= Panel Syndicate =

Online publisher of digital comics

Panel Syndicate is an online publisher of DRM-free pay what you want digital comics in multiple languages, founded by Marcos Martín to publish his and Brian K. Vaughan's creator-owned comic The Private Eye in March 2013. To date Panel Syndicate has published comics in English, Spanish, Catalan, Portuguese, and French, with additional languages in development. The Private Eye has received critical acclaim and media attention for its role as one of the first DRM-free, pay what you want comics by creators of Martín and Vaughan's caliber. Initially an outlet for publishing Vaughan and Martín's collaborations, Panel Syndicate is open to publishing other creators' works by using the same DRM-free, pay what you want model.

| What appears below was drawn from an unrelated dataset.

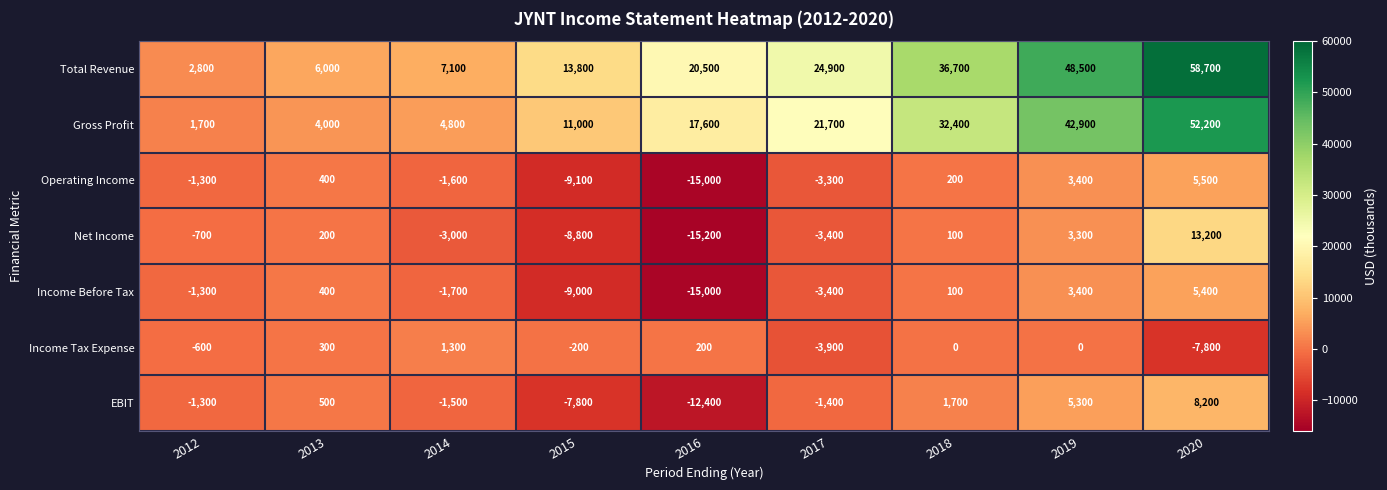

What is the minimum value shown in the chart?

-15200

In November 2014, Universe!, a science fiction book made of stand-alone stories created and written by Albert Monteys, was published on the website.

In December 2015, Vaughan and Martín started releasing their second series Barrier, a five-issue series that finished in July 2017, on their website. It is a drama about violence and illegal immigration.

In April 2016, Vaughan and Martín released an authorized Walking Dead stand-alone story that reveals what happened to Jeff Grimes, Rick's brother, called The Walking Dead: The Alien; this story was allowed in exchange for letting Image Comics publish The Private Eye in hardcover.

In April 2017, Blackhand Ironhead, a comedy that focuses on families with superheroes while not focusing on the superheroes was published on the website; it was created and written by David López.

In November 2017, Umami, an adventure about Uma and Ami that are cooks for their king, by Ken Niimura was released.

In May 2018, the complete mini-series Barrier was made available in print by Image Comics, starting with the first issue being part of that year's Free Comic Book Day.

In May 2018, Glacier City, a police story about a remote Alaskan town, created by Jay Faerber and Michael Montenat was released.

In 2019, Ken Niimura's Umami, a work published by Panel Syndicate, won the Eisner Award for Best Digital Comic.